Obrazek użytkownika Mind Service
Artykuł

Rosja umiera na naszych oczach. Jej grabarzem jest Władimir Putin. Na tę katastrofę trzeba się przygotować. I nie należy się na Rosji mścić, ale jej pomóc. Mówię to ja, który oddałem obywatelstwo rosyjskie i przyjąłem ukraińskie.

MACIEJ STASIŃSKI: Padło Debalcewe. Co to oznacza dla tej wojny? 

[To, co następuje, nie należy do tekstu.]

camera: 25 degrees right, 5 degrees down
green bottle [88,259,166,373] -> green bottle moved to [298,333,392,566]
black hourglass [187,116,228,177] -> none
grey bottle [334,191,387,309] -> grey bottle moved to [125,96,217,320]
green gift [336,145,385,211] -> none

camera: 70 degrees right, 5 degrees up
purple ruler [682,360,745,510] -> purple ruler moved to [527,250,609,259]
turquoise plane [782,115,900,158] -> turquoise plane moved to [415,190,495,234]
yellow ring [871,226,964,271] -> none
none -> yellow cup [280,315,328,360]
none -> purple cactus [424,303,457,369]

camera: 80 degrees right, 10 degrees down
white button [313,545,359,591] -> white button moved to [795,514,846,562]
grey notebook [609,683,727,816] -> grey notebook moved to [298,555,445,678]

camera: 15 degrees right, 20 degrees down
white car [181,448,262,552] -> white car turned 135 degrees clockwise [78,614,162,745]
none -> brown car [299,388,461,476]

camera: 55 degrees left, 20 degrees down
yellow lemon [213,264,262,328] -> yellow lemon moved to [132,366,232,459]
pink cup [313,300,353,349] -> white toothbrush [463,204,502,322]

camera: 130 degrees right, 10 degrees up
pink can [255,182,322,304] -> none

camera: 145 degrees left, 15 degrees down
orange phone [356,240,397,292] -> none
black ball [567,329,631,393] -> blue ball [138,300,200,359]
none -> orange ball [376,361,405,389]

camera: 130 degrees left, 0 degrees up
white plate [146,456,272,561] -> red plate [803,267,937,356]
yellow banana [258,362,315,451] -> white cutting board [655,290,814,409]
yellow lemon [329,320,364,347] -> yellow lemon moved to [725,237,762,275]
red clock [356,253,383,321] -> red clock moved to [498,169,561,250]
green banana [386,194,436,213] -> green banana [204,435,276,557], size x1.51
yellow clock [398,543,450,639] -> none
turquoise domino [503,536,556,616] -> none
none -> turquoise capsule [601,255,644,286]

WITALIJ PORTNIKOW: Do wczoraj uważałem, że Władimir Putin to szachista i wpadł na świetną kombinację. Ponieważ chce udobruchać Zachód i jednocześnie trząść Ukrainą, to uznał, że podpisze porozumienie pokojowe w Mińsku o zawieszeniu broni na całym froncie, a sam dalej będzie wojował o Debalcewe bez końca i w ten sposób kołysał Ukrainą. Że jak zaproponuje pokój na całej linii frontu, to Zachód zniesie sankcje. I niech będzie jak wcześniej, a tam w Debalcewem będą się bić, póki Ukraina nie uzna, że miasto należy do zbuntowanych republik.

Ale przeceniłem Putina. On nie jest szachistą, on gra w kręgle.

Co zrobi, kiedy już włączył Debalcewe do swoich republik i wyrównał granicę? Albo teraz ogłosi pokój na całym froncie, albo będzie się bił dalej. Albo odda Donbas, albo zatrzyma. I tak źle, i tak niedobrze.

Zabranie Donbasu przez Rosję to podarek dla Ukrainy i gwóźdź do trumny rosyjskiej gospodarki. Bo Rosja nie ma pieniędzy na Donbas.